| The "code witness" concept falls apart under scrutiny. In practice, the agent isn't replacing ripgrep with pure Python, it's generating a Python wrapper that calls ripgrep via subprocess. So you get: - Extra tokens to generate the wrapper - New failure modes (encoding issues, exit code handling, stderr bugs) - The same underlying tool call anyway - No stronger guarantees - actually weaker ones, since you're now trusting both the tool AND the generated wrapper The theoretical framing about "proofs as programs" and "semantic guarantees" sounds impressive, but the generated wrapper
doesn't provide stronger semantics than rg alone, it actually provides strictly weaker ones. This is true for pretty much any CLI tool you're having the AI wrap python code around to do instead of calling battle tested tools directly. For actual development work, the artifact that matters is the code you're building, which we're already tracking in source control. Nobody needs a "witness" of how the agent found the right file to edit and if they do agents have parseable logs. Direct tool calls are faster, more reliable, and the intermediate exploration steps are ephemeral scaffolding anyway. |
Yep. I have very strong guardrails on what commands agents can execute, but I also have a "vterm" MCP server that the agent uses to test the TUI I'm developing in a real terminal emulator; it can send events, take screenshots, etc.

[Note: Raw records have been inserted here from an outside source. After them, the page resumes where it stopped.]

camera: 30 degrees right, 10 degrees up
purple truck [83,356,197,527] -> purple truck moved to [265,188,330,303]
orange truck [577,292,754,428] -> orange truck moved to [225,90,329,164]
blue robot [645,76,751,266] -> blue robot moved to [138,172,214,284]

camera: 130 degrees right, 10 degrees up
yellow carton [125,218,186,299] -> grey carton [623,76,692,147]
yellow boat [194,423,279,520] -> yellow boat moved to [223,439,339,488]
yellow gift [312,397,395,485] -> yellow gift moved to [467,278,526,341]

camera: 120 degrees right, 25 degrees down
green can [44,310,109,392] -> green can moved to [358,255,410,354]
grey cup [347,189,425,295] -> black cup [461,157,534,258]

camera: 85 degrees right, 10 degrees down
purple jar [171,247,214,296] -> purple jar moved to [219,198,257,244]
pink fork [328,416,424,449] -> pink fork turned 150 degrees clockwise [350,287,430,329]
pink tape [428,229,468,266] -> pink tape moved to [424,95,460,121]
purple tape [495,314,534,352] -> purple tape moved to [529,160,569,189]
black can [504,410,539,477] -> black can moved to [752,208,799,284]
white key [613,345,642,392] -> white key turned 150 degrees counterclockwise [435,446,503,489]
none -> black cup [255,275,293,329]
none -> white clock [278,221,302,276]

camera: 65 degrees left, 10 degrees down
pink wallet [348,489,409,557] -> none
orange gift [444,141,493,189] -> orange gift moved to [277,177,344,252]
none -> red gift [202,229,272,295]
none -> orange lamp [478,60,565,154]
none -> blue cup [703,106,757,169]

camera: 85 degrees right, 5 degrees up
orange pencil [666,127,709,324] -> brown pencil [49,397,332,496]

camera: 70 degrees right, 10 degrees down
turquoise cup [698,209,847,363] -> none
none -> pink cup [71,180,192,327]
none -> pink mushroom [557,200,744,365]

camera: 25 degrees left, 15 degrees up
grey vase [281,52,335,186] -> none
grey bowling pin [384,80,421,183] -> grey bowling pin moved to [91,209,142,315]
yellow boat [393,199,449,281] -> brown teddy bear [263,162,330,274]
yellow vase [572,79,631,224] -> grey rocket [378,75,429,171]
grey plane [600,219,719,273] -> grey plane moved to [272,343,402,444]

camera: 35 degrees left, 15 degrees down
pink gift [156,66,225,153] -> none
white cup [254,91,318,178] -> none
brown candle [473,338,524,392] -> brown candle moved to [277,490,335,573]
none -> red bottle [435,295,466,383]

More than once it's worked around bash tool limitations by using the vterm MCP server to exit the TUI app under development and start issuing unrestricted bash commands. I'm probably going to add command filtering on what can be run under vterm (so it can't exit back to an initial shell), which will help unless/until I add a "!<script>" style command to my TUI, in which case I'm sure it'll find and exploit that instead.